* **Assignment**:
Which lines below hold the word "down"? Report each one.

* **Stored items**:
----------------------------------------

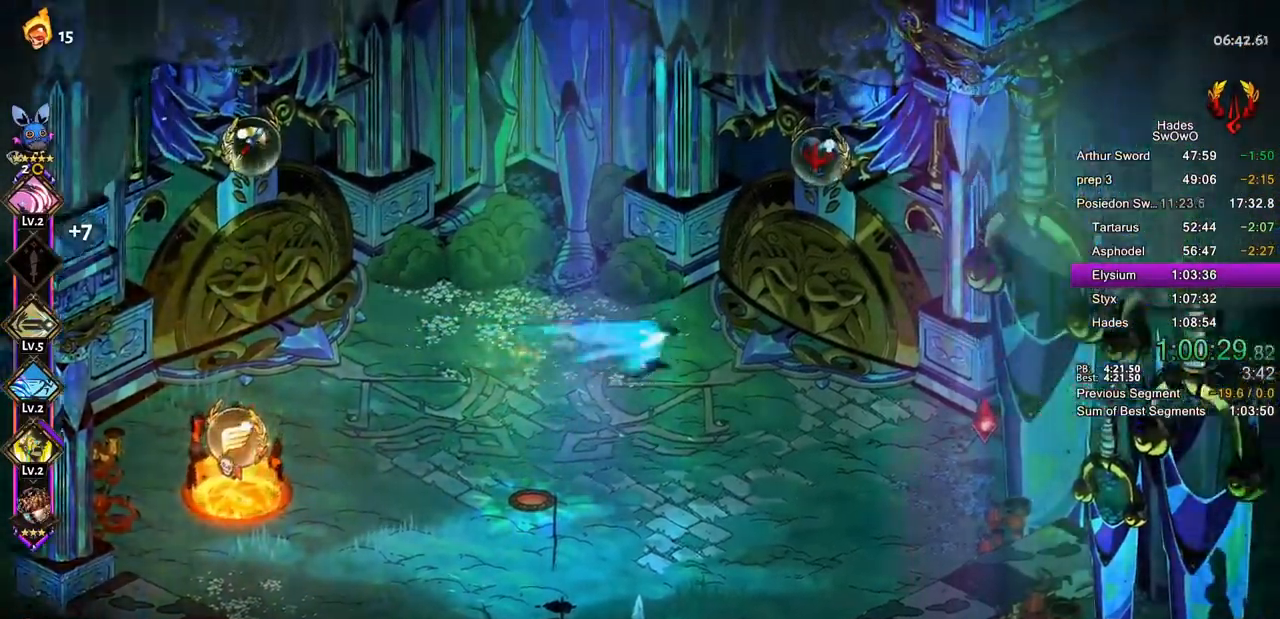
{"buttons": ["CROSS", "R1"], "left_stick": "center", "events": [[134, "CROSS", "up"], [167, "left_stick", "up-right"], [267, "R1", "down"], [367, "R1", "up"], [367, "left_stick", "center"], [451, "R1", "down"], [501, "CROSS", "down"]]}
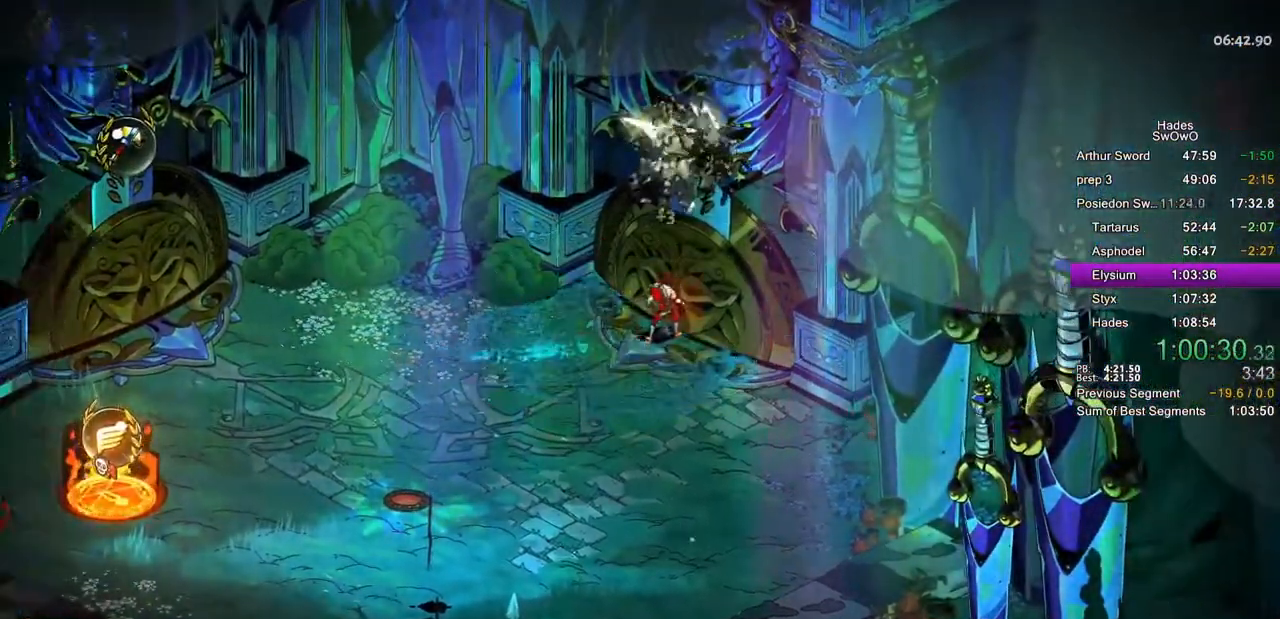
{"buttons": [], "left_stick": "center", "events": [[50, "CROSS", "up"], [83, "R1", "up"]]}
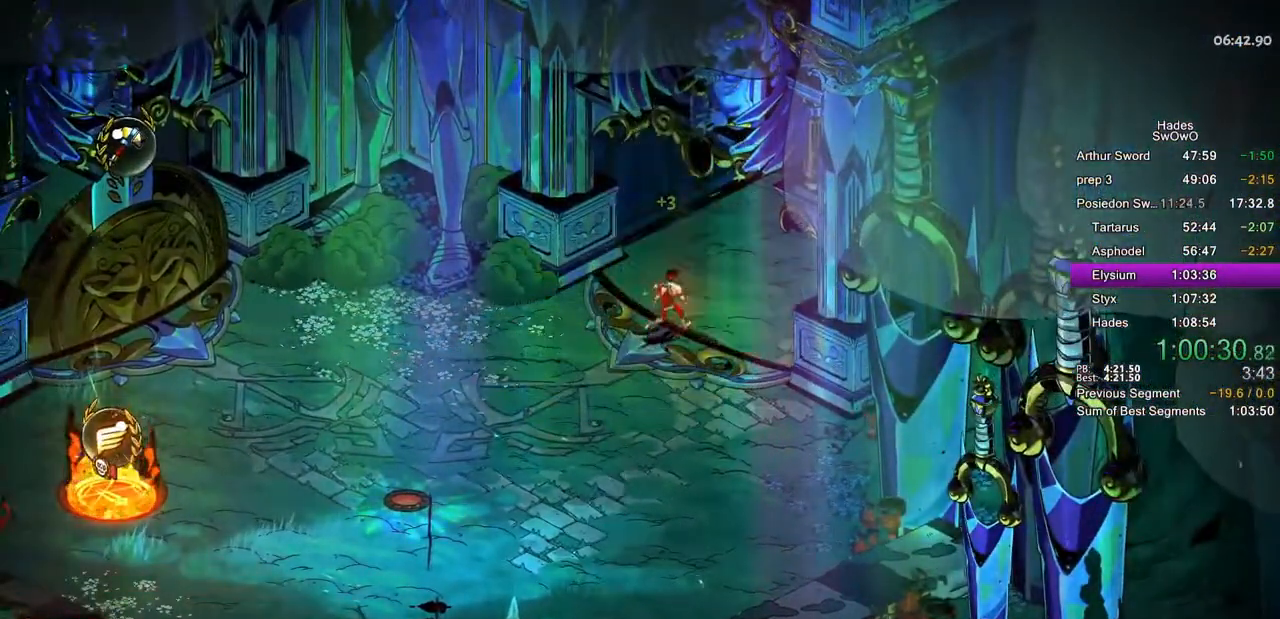
{"buttons": [], "left_stick": "center", "events": []}
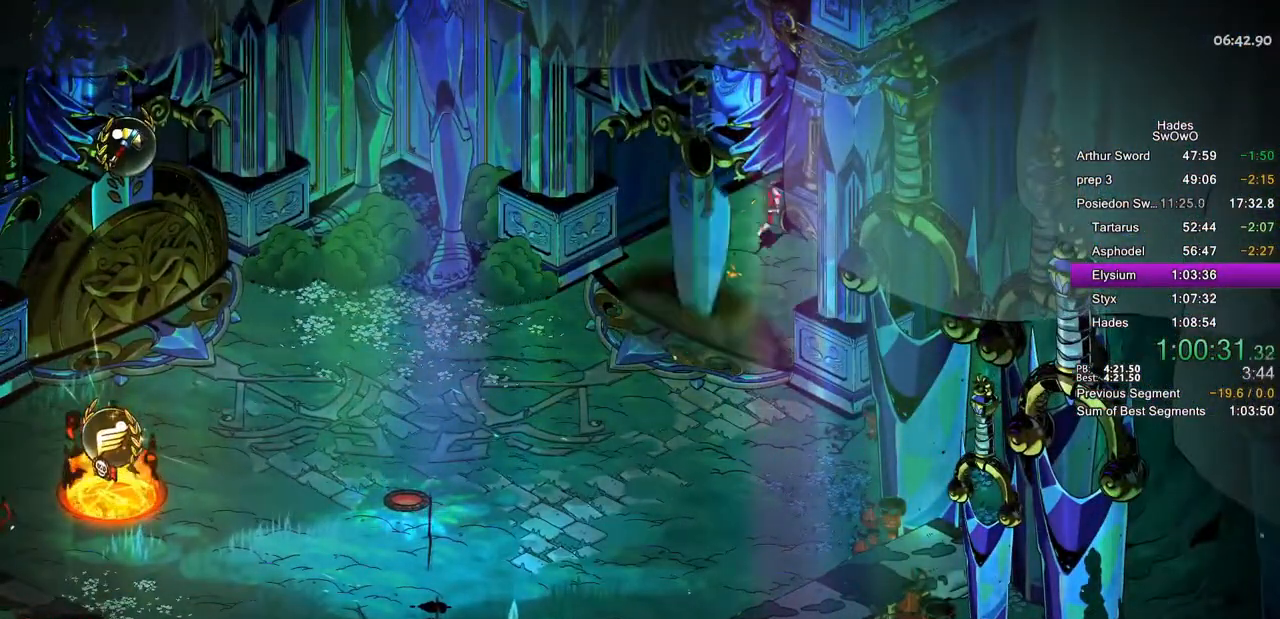
{"buttons": [], "left_stick": "center", "events": []}
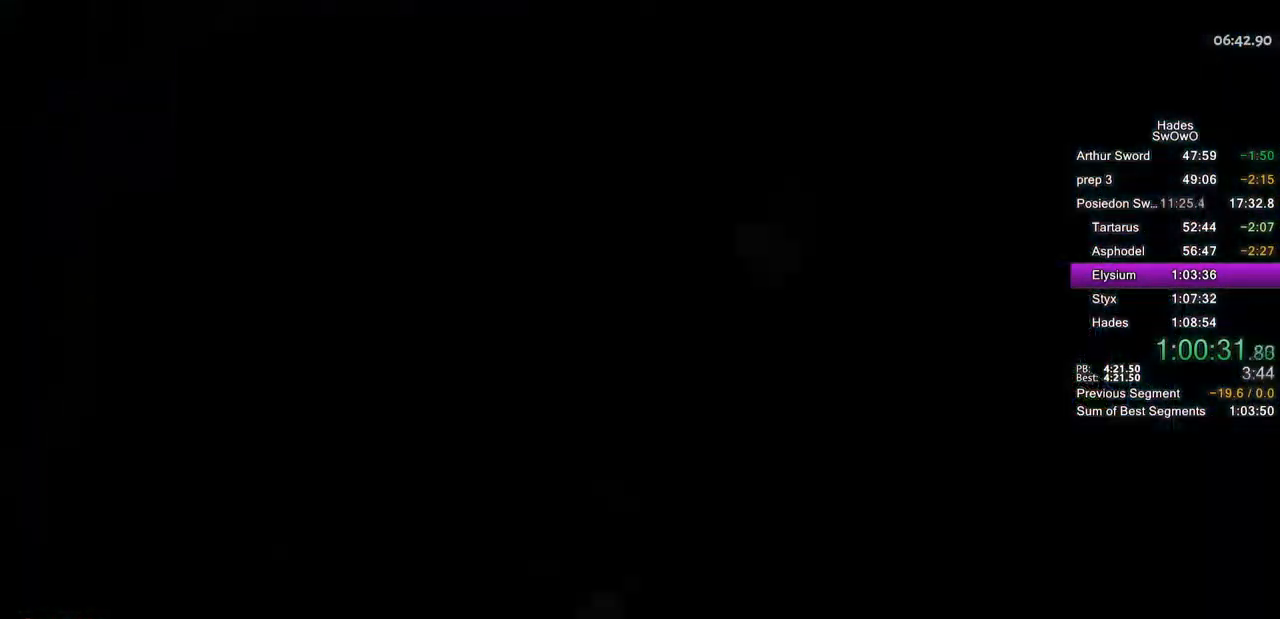
{"buttons": [], "left_stick": "center", "events": []}
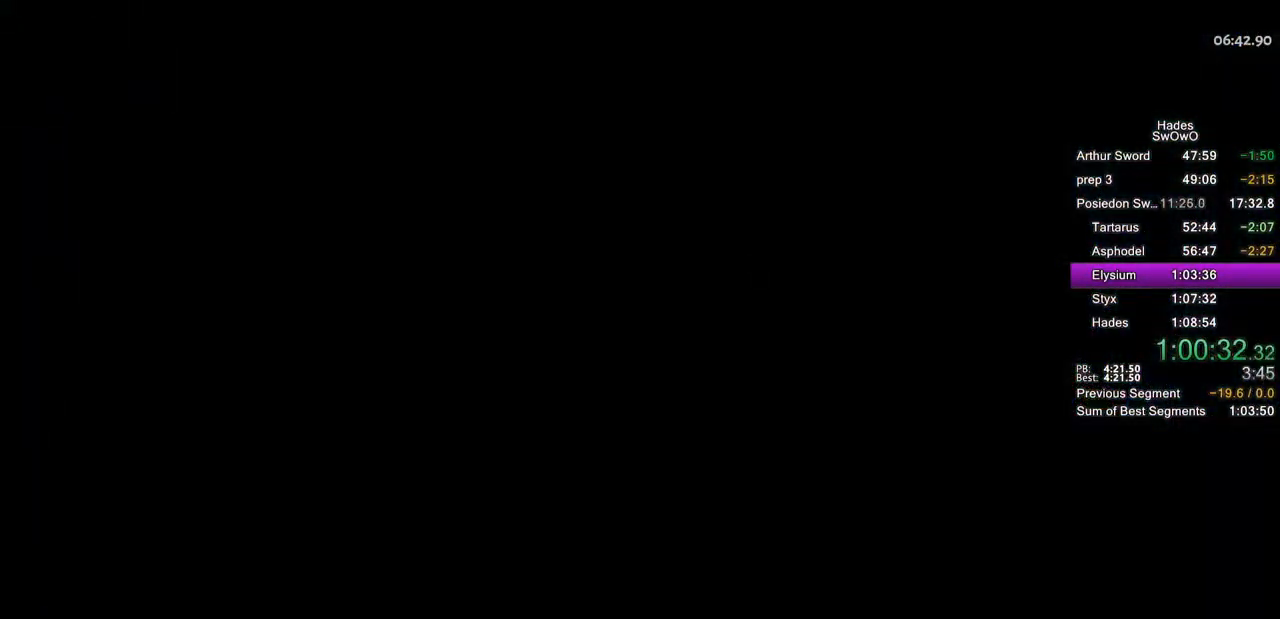
{"buttons": [], "left_stick": "up-right", "events": [[234, "left_stick", "up-right"]]}
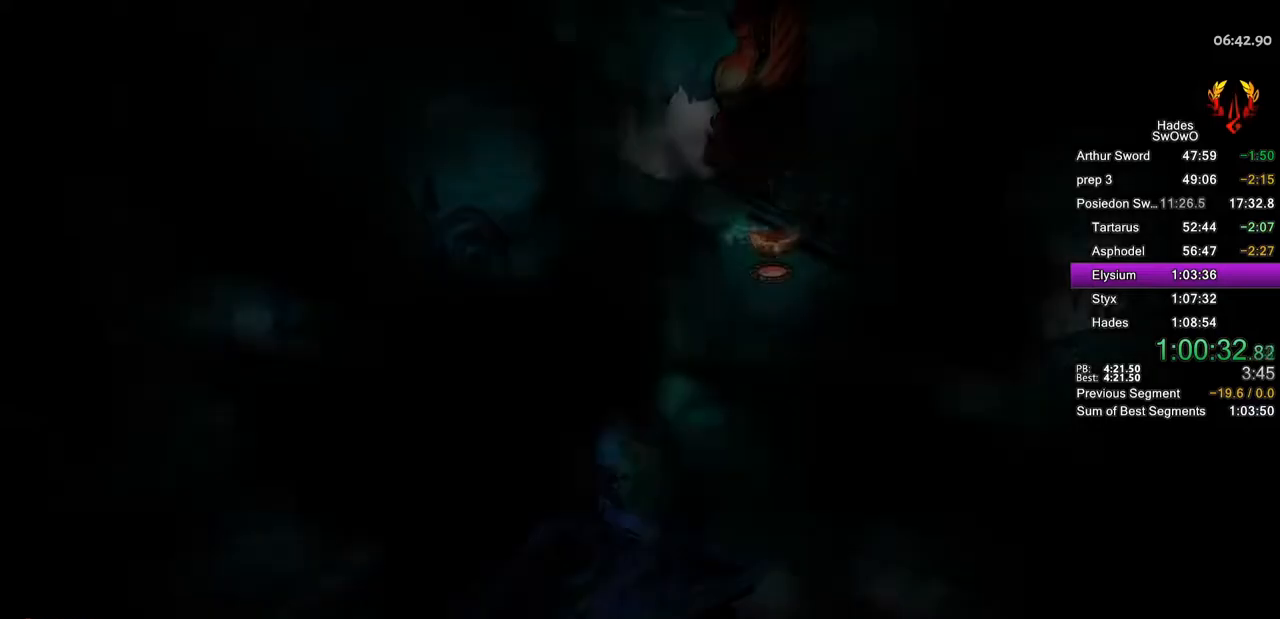
{"buttons": [], "left_stick": "up", "events": [[401, "left_stick", "up"]]}
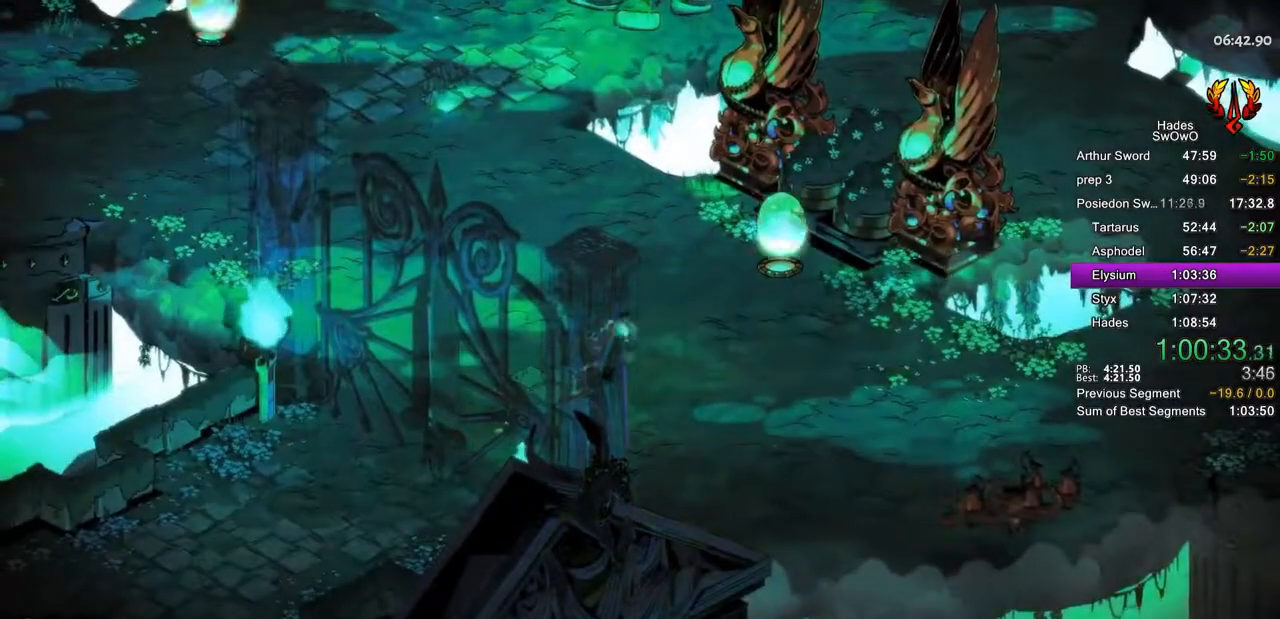
{"buttons": ["CROSS"], "left_stick": "up", "events": [[33, "CROSS", "down"], [133, "CROSS", "up"], [200, "CROSS", "down"]]}
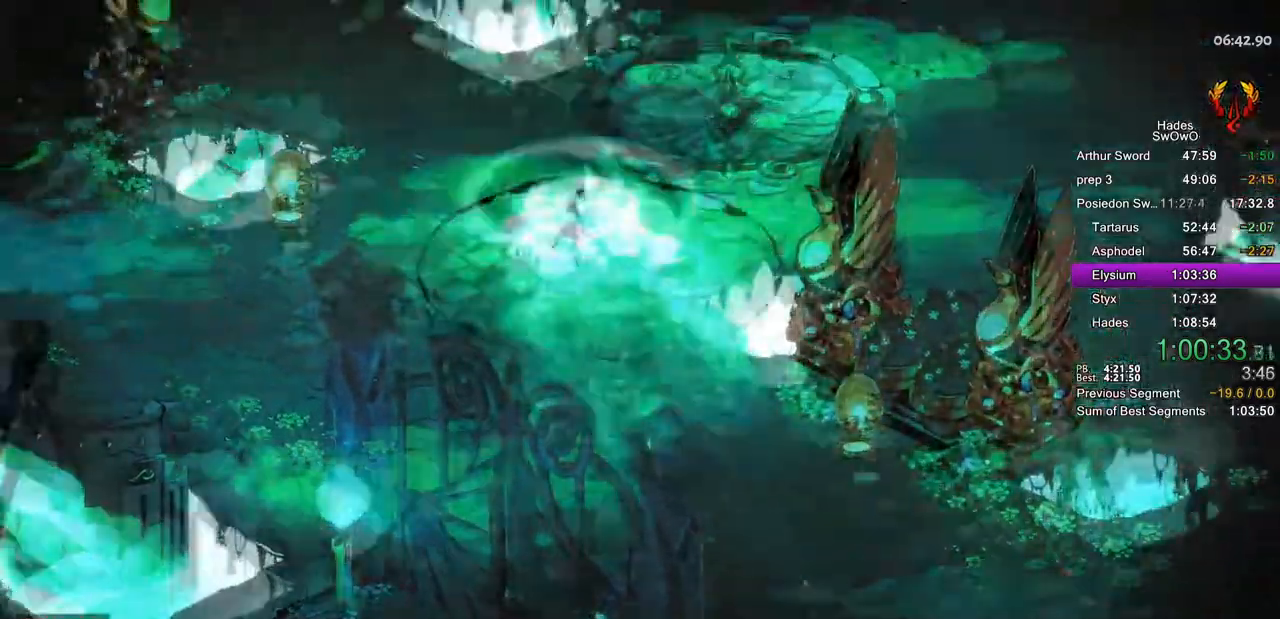
{"buttons": ["CROSS"], "left_stick": "up", "events": []}
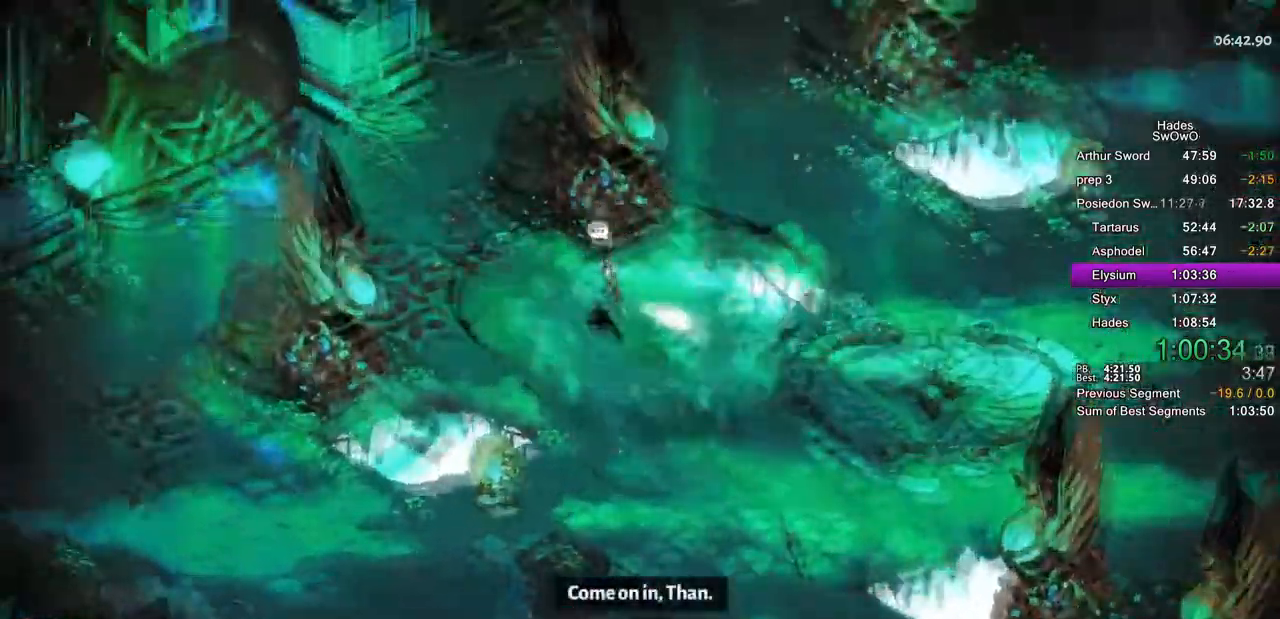
{"buttons": ["CROSS"], "left_stick": "up", "events": [[67, "CROSS", "up"], [200, "CROSS", "down"], [300, "CROSS", "up"], [367, "CROSS", "down"]]}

----------------------------------------

* **Task result**:
{"buttons": ["CROSS", "R1"], "left_stick": "center", "events": [[134, "CROSS", "up"], [167, "left_stick", "up-right"], [267, "R1", "down"], [367, "R1", "up"], [367, "left_stick", "center"], [451, "R1", "down"], [501, "CROSS", "down"]]}
{"buttons": ["CROSS"], "left_stick": "up", "events": [[33, "CROSS", "down"], [133, "CROSS", "up"], [200, "CROSS", "down"]]}
{"buttons": ["CROSS"], "left_stick": "up", "events": [[67, "CROSS", "up"], [200, "CROSS", "down"], [300, "CROSS", "up"], [367, "CROSS", "down"]]}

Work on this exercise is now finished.